Ψ_X (or Ψ_Y) has been stated in terms of the matrix variable \( \Upsilon _{X} \) (or \( \Upsilon _{Y} \)) in Eq. (C1) (or Eq. C5). Next, we plan to achieve Ψ_X (or Ψ_Y) with the least norm under the condition that Ω_X (or Ω_Y) is a constant. For this purpose, we find the value of matrix \( \Upsilon _{X} \) (or matrix \( \Upsilon _{Y} \)), which yields the least value of \( {\text{tr}}_{{\Psi _{X}^{\text{T}}\Psi _{X} }} \) (or \( {\text{tr}}_{{\Psi _{Y}^{\text{T}}\Psi _{Y} }} \)). This is shown below:

$$ \begin{aligned} {\text{tr}}_{{\Psi _{X}^{\text{T}}\Psi _{X} }} & = {\text{tr}}_{{\left( {\Lambda _{X}^{ - 1} \Upsilon_{X} - U_{X}^{\text{T}} U_{Y}\Omega _{X} } \right)^{T} \left( {\Lambda _{X}^{ - 1}\Upsilon _{X} - U_{X}^{\text{T}} U_{Y}\Omega _{X} } \right)}} \\ & = {\text{tr}}_{{\Psi _{X}^{\text{T}}\Psi _{X} }} = {\text{tr}}_{{\left( {\Upsilon _{X}^{\text{T}}\Lambda _{X}^{ - 1} -\Omega _{X}^{\text{T}} U_{Y}^{\text{T}} U_{X} } \right)\left( {\Lambda _{X}^{ - 1}\Upsilon _{X} - U_{X}^{\text{T}} U_{Y}\Omega _{X} } \right)}} \\ & = - 2{\text{tr}}_{{\Omega _{X}^{\text{T}} U_{Y}^{\text{T}} U_{X}\Lambda _{X}^{ - 1}\Upsilon _{X} }} + {\text{tr}}_{{\Upsilon _{X}^{\text{T}}\Lambda _{X}^{ - 2}\Upsilon _{X} }} + {\text{tr}}_{{\Omega _{X}^{\text{T}}\Omega _{X} }} \\ \end{aligned} $$

$$ \therefore \frac{\partial }{{\partial\Omega _{X} }}{\text{trace}}\left( {\Psi _{X}^{\text{T}}\Psi _{X} } \right) = - 2\Upsilon _{X}\Lambda _{X}^{ - 1} U_{X}^{\text{T}} U_{Y} + 2\Omega _{X} = 0 $$

$$ \Rightarrow\Upsilon _{X} =\Lambda _{X} U_{X}^{\text{T}} U_{Y}\Omega _{X}^{\text{T}} C_{Y}^{{ - {\text{T}}/2}} $$

(C8)

$$ \Rightarrow\Upsilon _{Y} =\Lambda _{Y} U_{Y}^{\text{T}} U_{X}\Omega _{Y}^{\text{T}} C_{X}^{{ - {\text{T}}/2}} $$

(C9)

Equations (C1), (C4), (C5), (C7), (C8) and (C9) have been used as Eqs. (11)–(13), to iteratively obtain the suboptimal value of W in Algorithm 1.
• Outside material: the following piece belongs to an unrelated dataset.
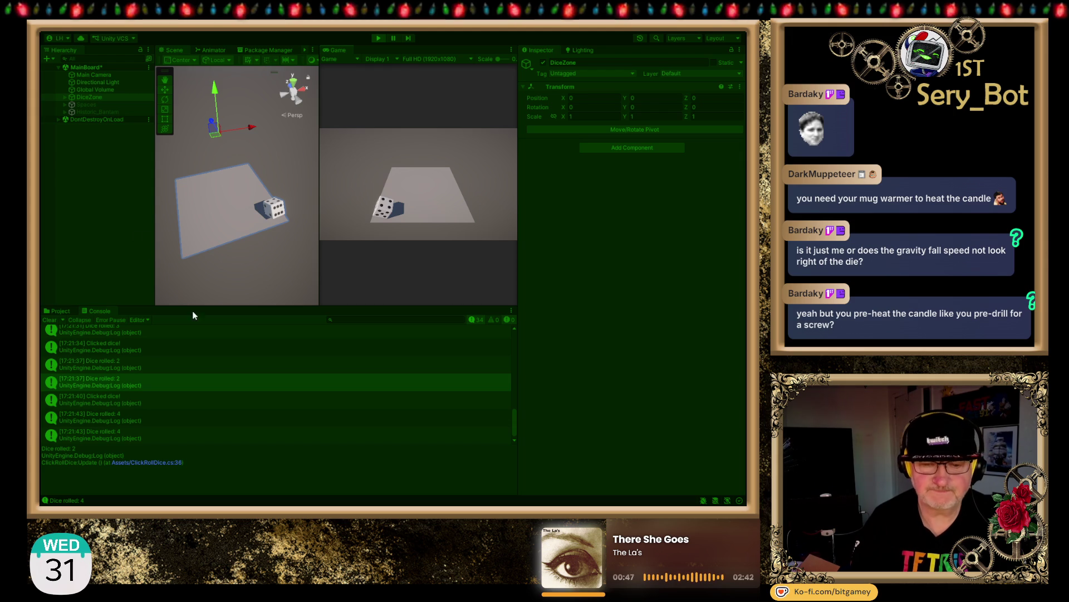
Step: Scroll the Console log and open the stack trace of the last Dice rolled: 4 entry
scroll(164, 434, "down", 1)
Appendix D: Solution to nonlinear constraint for optimization

Here, we provide a simplification of the quadratic constraint in Eqs. (6) and (10), to a linear form. As the distribution of \( \tilde{X} \) and \( \tilde{Y} \) should be the same, we can say:

$$ C_{{\tilde{X}}} = C_{{\tilde{Y}}} = I \Leftrightarrow W_{X}^{\text{T}} C_{X} W_{X} = W_{Y}^{\text{T}} C_{Y} W_{Y} = I $$

(D1)

This equation suggests that matrix W_X (or matrix W_Y) is the geometric mean of C ⁻¹ _X (or C ⁻¹ _Y ) and I. If we use the relaxation that matrix W_X is symmetric, then we get

$$ W_{X} C_{X} W_{X} = I $$

(D2)

Let \( U_{pX} \) be the upper triangular matrix obtained by Cholesky decomposition of C_X, i.e., \( C_{X} = U_{pX}^{\text{T}} U_{pX} \) and \( V_{X} = U_{pX}^{ - 1} \). If \( R_{X}^{2} = U_{pX} IU_{pX}^{\text{T}} = U_{pX} U_{pX}^{\text{T}} \), then I = V_XR ² _X V ^T _X . Then,

$$ \begin{aligned} W_{X}^{\text{T}} C_{X} W_{X} & = V_{X} R_{X}^{2} V_{X}^{\text{T}} \\ \Rightarrow W_{X}^{\text{T}} U_{pX}^{\text{T}} U_{pX} W_{X} & = V_{X} R_{X} R_{X}^{\text{T}} V_{X}^{\text{T}} \\ \Rightarrow U_{pX} W_{X} & =\Upsilon _{X} R_{X}^{\text{T}} V_{X}^{\text{T}} \\ \Rightarrow W_{X} & = V_{X}\Upsilon _{X} R_{X}^{\text{T}} V_{X}^{\text{T}} \\ \end{aligned} $$

(D3)

where \( \Upsilon _{X} \) is an orthogonal matrix. With the same analysis if matrix W_X is symmetric, \( U_{pY} \) is the upper triangular matrix obtained by Cholesky decomposition of C_Y, \( V_{Y} = U_{pY}^{ - 1} \), and \( R_{Y}^{2} = U_{pY} U_{pY}^{\text{T}} \) we have

$$ \Rightarrow W_{Y} = V_{Y} \Upsilon_{Y} R_{Y}^{\text{T}} V_{Y}^{\text{T}} $$

(D4)

where \( \Upsilon _{Y} \) is an orthogonal matrix.